In the YouTube vid its still wiggiling (?) :twisted:


----------



## OGIGA (Jun 7, 2007)

> Dont you think its just a little cruel to feed a vertebrate to an invertebrate?I mean i dont mind at all feeding crix and things to my mantids but vertebrates is something else :?


They're feeders. Imagine what will happen to them anyway (if they get sold rather than starve to death). It's a lot less cruel than bears catching salmon on their way to lay eggs.


----------



## HempKnight (Jun 7, 2007)

I feed pinky mice to my tarantulas all the time. It’s kind of gross once they get to the insides though.


----------



## Birdfly (Jun 8, 2007)

Feeding live vertibrates to other animals is illegal in the uk and for a very good reason, its cruel!!

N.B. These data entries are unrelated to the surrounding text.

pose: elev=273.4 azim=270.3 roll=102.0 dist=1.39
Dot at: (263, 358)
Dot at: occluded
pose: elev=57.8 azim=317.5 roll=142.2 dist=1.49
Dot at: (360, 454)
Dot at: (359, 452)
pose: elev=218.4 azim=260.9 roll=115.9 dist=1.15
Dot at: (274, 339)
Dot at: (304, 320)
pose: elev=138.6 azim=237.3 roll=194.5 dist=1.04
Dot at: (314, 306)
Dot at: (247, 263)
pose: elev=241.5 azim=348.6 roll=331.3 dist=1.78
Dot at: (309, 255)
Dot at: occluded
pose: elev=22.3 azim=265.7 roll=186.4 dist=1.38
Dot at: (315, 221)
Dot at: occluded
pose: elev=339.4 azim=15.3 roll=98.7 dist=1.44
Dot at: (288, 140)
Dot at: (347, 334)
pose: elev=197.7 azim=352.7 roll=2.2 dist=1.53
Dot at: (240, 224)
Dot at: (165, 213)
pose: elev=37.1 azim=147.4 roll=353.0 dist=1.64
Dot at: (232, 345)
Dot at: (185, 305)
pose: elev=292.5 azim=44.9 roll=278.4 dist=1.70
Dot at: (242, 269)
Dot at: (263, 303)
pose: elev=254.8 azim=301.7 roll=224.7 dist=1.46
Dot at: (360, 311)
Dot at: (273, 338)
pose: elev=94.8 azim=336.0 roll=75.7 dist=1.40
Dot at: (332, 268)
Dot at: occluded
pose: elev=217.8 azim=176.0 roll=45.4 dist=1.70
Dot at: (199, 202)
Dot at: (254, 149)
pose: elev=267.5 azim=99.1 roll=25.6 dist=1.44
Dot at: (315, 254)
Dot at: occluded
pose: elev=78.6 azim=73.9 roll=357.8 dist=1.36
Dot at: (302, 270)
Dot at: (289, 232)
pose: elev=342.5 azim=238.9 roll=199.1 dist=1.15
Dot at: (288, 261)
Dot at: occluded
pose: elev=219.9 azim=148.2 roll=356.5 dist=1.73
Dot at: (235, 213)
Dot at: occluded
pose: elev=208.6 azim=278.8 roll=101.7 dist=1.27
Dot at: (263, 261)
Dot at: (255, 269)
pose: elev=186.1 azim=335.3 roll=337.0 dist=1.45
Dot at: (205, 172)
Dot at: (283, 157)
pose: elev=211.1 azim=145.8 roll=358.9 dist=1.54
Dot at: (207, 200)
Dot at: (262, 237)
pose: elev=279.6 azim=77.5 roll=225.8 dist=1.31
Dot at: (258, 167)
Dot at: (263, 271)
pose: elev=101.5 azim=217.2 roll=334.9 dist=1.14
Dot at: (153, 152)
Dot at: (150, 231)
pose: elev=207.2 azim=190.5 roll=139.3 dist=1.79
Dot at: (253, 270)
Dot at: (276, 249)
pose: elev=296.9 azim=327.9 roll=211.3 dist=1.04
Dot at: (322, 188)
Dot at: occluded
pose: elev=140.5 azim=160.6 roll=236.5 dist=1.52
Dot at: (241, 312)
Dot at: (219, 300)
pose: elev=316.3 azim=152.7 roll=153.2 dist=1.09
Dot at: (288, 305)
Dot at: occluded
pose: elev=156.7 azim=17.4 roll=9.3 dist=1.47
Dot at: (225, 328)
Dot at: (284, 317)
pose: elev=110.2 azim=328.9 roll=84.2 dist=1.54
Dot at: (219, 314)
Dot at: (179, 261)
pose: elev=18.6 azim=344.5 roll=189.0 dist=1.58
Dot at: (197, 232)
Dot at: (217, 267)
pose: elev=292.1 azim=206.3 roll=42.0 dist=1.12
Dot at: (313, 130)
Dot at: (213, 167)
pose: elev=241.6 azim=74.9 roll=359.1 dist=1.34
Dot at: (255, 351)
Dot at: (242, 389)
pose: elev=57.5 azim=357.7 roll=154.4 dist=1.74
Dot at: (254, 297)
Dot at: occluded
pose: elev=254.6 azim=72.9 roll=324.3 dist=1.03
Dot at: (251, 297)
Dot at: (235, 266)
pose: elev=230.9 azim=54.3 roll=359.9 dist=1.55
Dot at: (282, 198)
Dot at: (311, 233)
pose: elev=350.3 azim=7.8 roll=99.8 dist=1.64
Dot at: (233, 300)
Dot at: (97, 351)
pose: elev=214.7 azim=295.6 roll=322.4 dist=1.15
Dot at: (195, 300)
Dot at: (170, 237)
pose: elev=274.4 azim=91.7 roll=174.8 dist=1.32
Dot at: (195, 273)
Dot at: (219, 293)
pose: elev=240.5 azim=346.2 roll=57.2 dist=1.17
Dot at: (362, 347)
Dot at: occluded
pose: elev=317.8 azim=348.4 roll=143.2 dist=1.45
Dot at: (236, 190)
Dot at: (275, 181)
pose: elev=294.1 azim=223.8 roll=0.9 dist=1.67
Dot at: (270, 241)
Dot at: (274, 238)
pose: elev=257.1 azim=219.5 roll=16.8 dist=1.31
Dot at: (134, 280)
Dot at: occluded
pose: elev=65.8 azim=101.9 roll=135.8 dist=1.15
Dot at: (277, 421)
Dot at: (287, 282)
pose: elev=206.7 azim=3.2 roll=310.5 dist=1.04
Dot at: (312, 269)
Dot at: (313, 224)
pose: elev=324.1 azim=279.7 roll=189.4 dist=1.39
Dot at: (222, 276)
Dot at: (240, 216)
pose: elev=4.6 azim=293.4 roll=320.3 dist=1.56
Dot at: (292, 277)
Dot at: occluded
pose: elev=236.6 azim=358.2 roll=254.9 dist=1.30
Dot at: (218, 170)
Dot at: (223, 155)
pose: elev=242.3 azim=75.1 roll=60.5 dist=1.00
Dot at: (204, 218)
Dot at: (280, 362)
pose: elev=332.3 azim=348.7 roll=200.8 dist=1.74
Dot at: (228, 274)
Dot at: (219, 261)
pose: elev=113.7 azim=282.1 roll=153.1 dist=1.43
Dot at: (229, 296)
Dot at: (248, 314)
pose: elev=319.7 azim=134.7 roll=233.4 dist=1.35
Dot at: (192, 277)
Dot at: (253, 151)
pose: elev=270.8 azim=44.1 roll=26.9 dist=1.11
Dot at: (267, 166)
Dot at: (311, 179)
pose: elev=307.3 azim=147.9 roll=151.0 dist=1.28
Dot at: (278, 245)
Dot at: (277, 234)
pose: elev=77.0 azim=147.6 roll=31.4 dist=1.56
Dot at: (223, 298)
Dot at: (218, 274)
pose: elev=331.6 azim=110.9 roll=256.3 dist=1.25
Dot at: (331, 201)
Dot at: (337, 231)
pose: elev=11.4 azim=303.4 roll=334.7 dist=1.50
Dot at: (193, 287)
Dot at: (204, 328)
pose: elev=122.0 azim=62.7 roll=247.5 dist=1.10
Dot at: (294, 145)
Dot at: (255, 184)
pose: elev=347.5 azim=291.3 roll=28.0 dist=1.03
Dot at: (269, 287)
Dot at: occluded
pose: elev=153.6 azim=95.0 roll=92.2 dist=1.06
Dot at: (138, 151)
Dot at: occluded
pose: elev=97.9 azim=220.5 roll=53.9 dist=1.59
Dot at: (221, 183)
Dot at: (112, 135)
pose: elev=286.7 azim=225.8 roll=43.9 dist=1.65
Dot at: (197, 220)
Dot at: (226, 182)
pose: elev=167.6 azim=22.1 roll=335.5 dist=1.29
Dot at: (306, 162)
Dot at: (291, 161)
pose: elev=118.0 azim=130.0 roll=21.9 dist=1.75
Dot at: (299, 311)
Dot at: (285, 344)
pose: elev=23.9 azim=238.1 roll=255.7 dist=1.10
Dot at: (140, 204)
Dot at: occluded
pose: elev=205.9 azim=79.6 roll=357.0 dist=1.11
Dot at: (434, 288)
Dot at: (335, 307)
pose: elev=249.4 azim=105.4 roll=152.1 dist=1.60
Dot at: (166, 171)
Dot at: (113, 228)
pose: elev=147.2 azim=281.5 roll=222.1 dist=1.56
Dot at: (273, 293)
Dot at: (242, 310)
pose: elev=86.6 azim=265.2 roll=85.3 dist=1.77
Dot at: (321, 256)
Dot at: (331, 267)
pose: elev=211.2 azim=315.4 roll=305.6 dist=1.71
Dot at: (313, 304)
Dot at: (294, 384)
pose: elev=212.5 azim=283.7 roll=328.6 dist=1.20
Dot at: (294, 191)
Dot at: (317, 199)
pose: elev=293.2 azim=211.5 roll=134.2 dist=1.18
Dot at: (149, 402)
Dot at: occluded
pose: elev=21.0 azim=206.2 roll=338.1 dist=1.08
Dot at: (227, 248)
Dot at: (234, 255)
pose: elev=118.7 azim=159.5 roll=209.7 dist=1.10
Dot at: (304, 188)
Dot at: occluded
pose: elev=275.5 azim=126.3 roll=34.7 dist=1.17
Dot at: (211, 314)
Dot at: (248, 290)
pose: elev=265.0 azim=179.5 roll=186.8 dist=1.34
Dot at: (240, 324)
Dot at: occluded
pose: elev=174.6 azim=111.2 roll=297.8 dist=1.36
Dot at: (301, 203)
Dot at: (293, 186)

I thought that people who kept animals, for whatever reason, did so because they simply love animals, life and every thing that it stands for. This mantis does not need to eat fish, mice, lizards, or any other vertibrate to remain healthy, but its not that that bothers me it is seeing a vertibrate with an advanced nervous system being slowly minced for some ones viewing pleasure. Yes i know they take them in the wild but that really isnt the point, they are not in the wild :shock: :evil: :x :evil:

I think you should check the laws in your country.

Edit: You could be banned from keeping any animals at all for 5-10 years in the UK if you were caught doing things like that.

Plus the fact some people feel strongly about it and dont what to see it.


----------